What this task involves
Below are the entries to work from; restate word for word the portion that opens with the line containing "Part 5 – Terms and Conditions" and closes with the line containing "The hirer shall comply", keeping both.
** Provided entries follows **
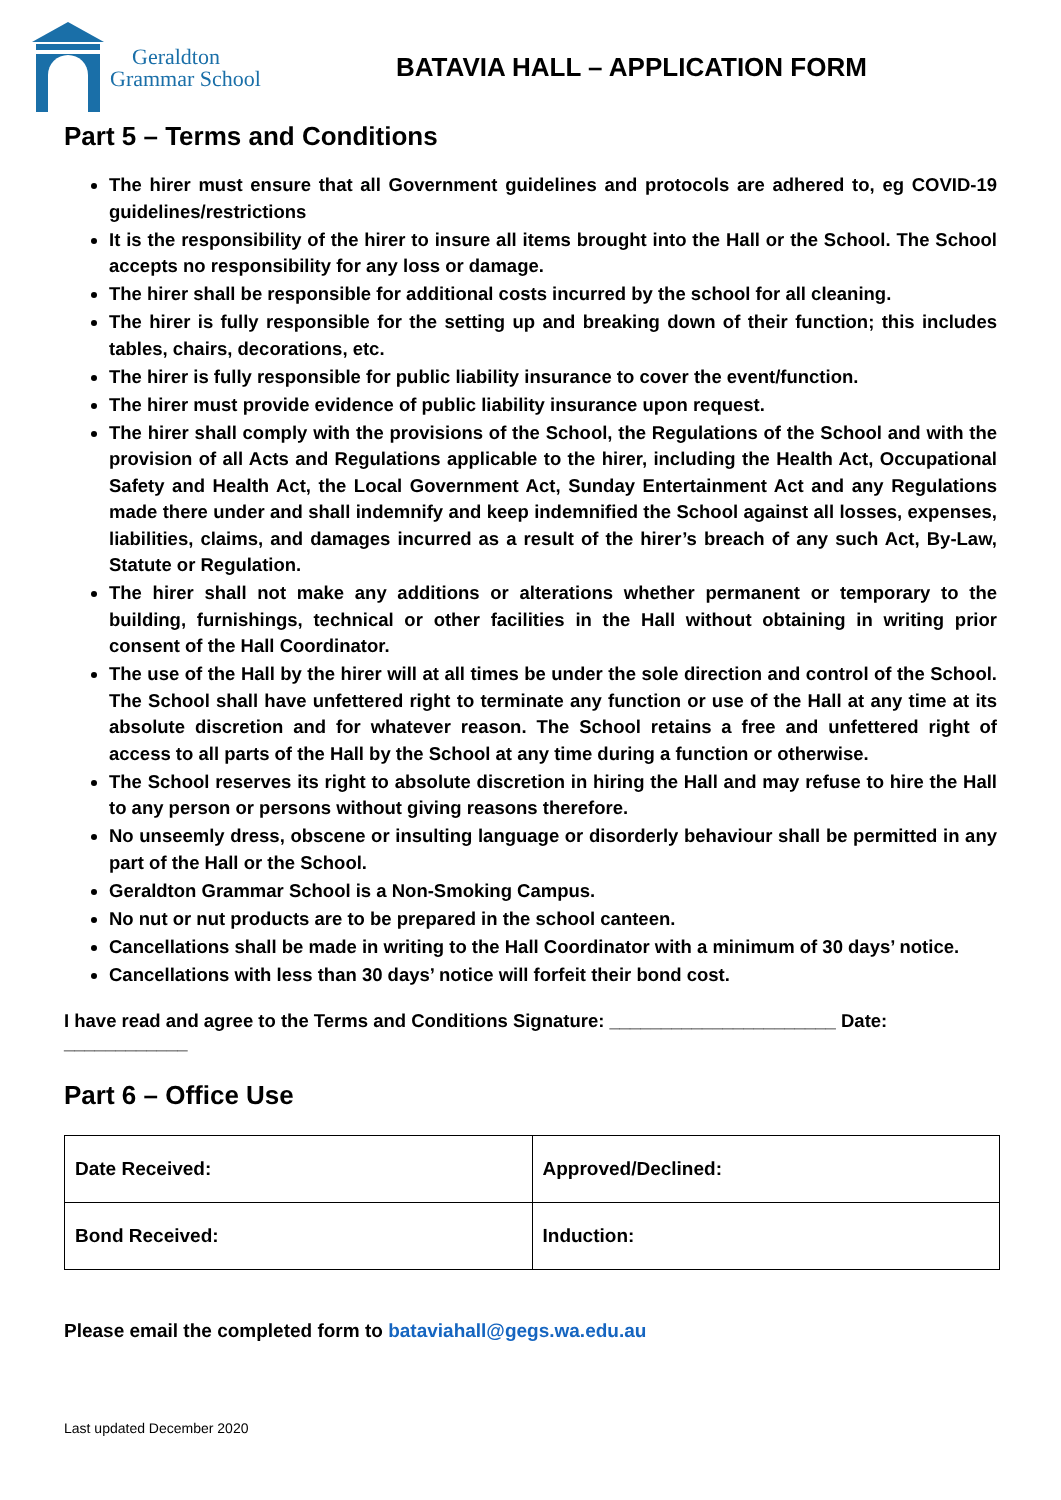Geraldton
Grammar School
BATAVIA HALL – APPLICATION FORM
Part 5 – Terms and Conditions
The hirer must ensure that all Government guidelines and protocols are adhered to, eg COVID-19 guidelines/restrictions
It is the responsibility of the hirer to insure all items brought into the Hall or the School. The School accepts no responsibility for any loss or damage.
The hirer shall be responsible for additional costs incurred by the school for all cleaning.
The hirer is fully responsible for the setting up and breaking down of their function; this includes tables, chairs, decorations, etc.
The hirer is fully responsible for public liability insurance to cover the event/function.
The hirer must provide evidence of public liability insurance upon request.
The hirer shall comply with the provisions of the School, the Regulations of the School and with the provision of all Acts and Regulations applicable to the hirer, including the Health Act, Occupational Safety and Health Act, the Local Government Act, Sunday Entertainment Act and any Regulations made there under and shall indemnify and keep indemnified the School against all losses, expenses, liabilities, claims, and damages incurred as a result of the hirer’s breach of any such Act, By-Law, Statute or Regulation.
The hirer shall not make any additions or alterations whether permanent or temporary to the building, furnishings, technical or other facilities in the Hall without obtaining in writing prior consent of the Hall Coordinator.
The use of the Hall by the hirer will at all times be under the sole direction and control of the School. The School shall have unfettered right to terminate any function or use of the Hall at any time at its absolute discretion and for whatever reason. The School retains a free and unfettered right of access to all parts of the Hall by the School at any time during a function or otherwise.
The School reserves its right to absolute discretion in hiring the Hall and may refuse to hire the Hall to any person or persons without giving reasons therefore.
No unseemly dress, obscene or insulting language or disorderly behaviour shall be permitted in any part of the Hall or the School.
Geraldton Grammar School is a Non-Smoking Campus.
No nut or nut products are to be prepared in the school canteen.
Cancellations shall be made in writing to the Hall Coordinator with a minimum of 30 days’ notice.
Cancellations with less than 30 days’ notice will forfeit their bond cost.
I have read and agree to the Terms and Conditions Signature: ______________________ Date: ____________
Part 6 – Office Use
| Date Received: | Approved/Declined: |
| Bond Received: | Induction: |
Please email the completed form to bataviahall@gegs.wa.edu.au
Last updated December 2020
** End of Provided entries **
** Provided entries follows **
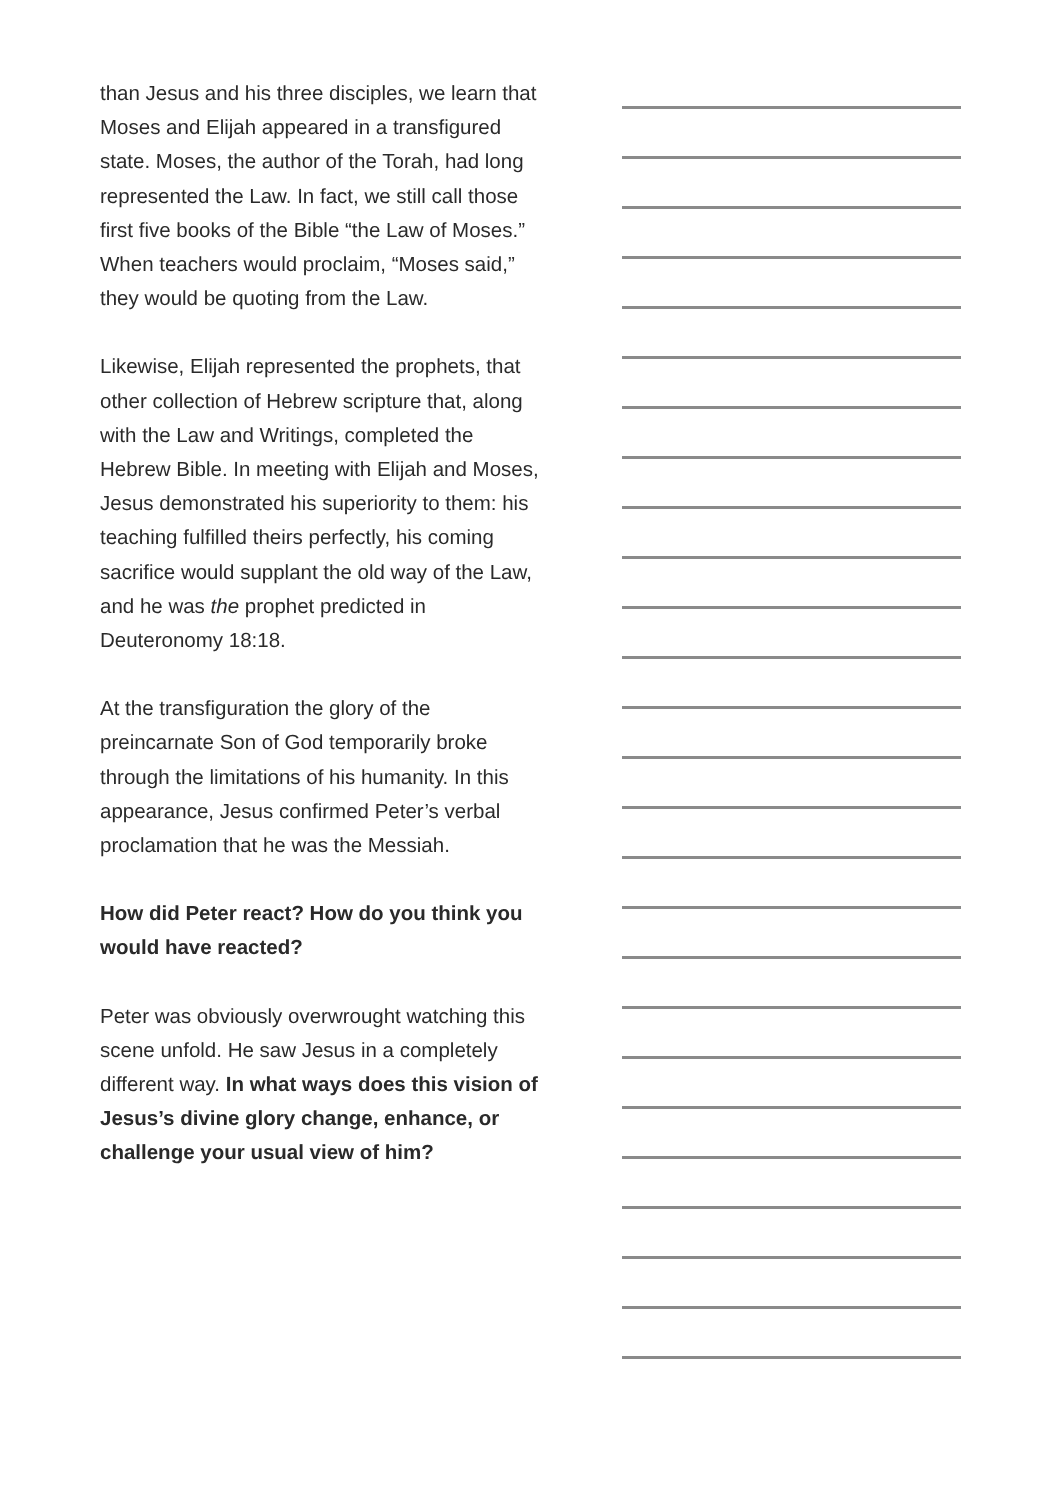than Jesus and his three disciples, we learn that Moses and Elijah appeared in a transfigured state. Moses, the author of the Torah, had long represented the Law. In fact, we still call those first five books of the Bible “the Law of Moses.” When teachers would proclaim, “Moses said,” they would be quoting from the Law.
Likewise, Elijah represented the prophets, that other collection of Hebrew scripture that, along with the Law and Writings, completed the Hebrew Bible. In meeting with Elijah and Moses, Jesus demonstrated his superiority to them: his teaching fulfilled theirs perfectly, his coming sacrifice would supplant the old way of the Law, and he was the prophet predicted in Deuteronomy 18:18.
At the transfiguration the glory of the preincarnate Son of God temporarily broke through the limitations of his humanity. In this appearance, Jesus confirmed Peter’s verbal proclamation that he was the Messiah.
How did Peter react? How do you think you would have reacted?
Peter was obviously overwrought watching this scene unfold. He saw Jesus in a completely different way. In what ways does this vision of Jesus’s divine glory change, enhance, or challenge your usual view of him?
** End of Provided entries **
** Provided entries follows **
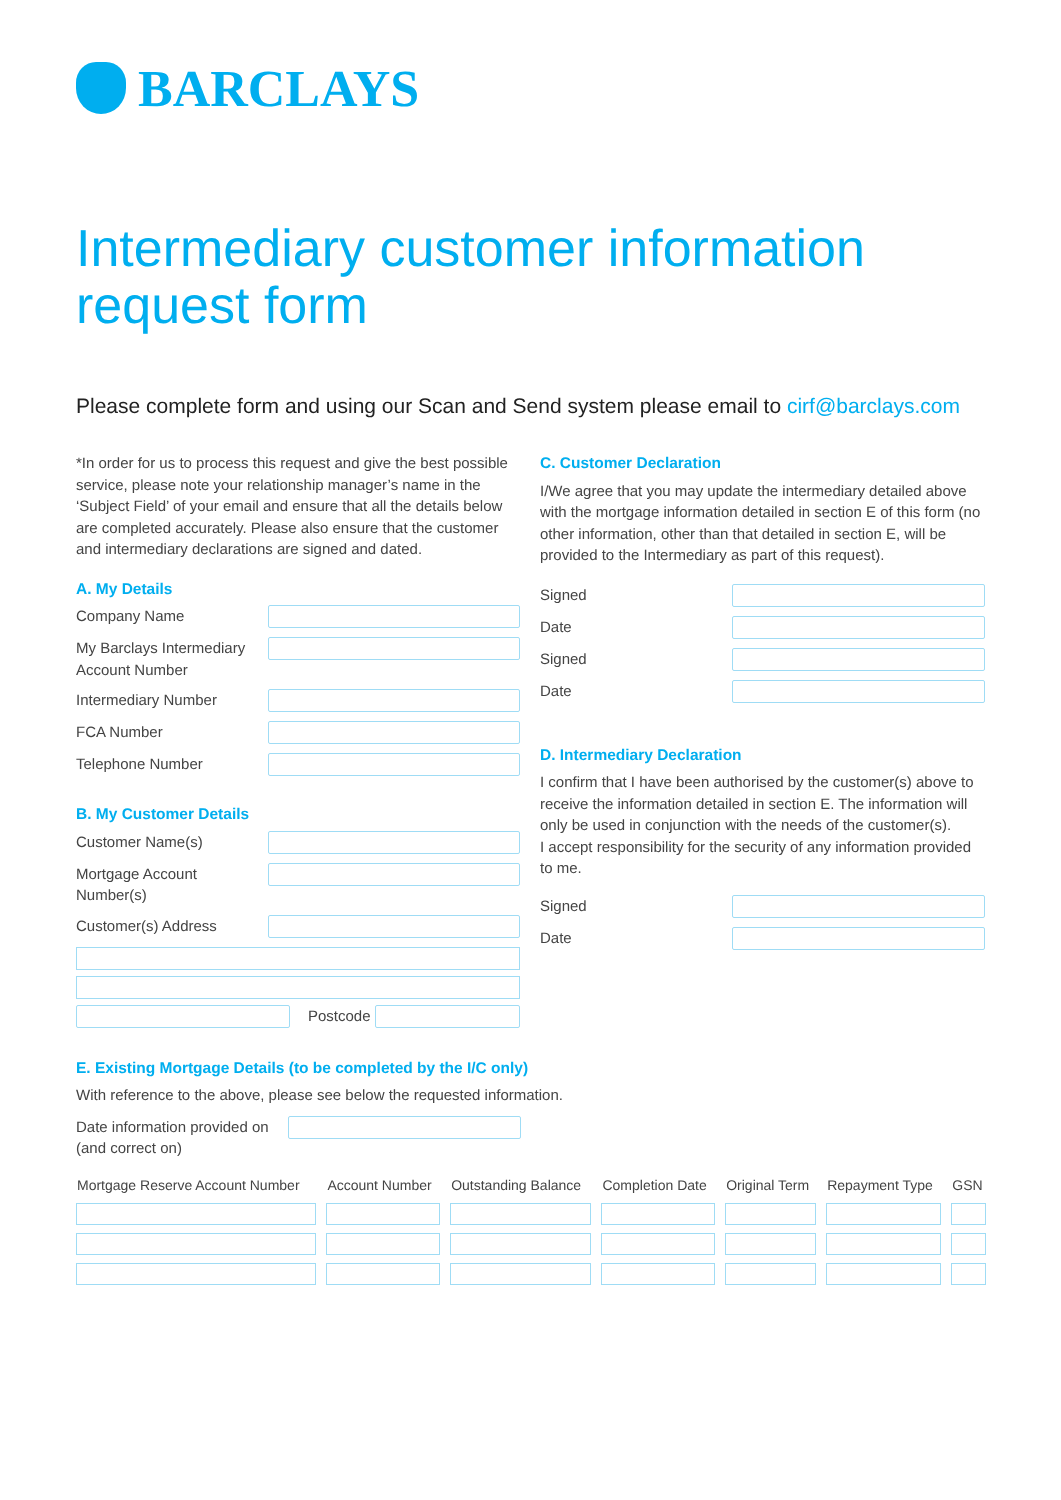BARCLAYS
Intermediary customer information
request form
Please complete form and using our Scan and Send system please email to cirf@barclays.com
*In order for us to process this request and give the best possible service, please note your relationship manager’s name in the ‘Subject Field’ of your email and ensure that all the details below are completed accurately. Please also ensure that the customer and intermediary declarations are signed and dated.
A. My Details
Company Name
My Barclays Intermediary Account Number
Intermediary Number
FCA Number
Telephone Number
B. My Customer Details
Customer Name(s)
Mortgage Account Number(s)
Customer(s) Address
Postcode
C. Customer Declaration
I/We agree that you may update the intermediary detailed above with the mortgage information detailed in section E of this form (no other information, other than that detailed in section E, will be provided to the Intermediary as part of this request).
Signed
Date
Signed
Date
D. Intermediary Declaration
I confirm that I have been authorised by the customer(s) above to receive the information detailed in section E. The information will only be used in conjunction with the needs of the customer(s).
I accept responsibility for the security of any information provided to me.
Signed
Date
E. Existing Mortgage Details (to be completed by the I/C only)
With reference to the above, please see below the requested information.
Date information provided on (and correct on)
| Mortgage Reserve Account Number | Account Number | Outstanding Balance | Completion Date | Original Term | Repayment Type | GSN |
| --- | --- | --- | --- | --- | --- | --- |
** End of Provided entries **
Your response
Part 5 – Terms and Conditions
The hirer must ensure that all Government guidelines and protocols are adhered to, eg COVID-19 guidelines/restrictions
It is the responsibility of the hirer to insure all items brought into the Hall or the School. The School accepts no responsibility for any loss or damage.
The hirer shall be responsible for additional costs incurred by the school for all cleaning.
The hirer is fully responsible for the setting up and breaking down of their function; this includes tables, chairs, decorations, etc.
The hirer is fully responsible for public liability insurance to cover the event/function.
The hirer must provide evidence of public liability insurance upon request.
The hirer shall comply with the provisions of the School, the Regulations of the School and with the provision of all Acts and Regulations applicable to the hirer, including the Health Act, Occupational Safety and Health Act, the Local Government Act, Sunday Entertainment Act and any Regulations made there under and shall indemnify and keep indemnified the School against all losses, expenses, liabilities, claims, and damages incurred as a result of the hirer’s breach of any such Act, By-Law, Statute or Regulation.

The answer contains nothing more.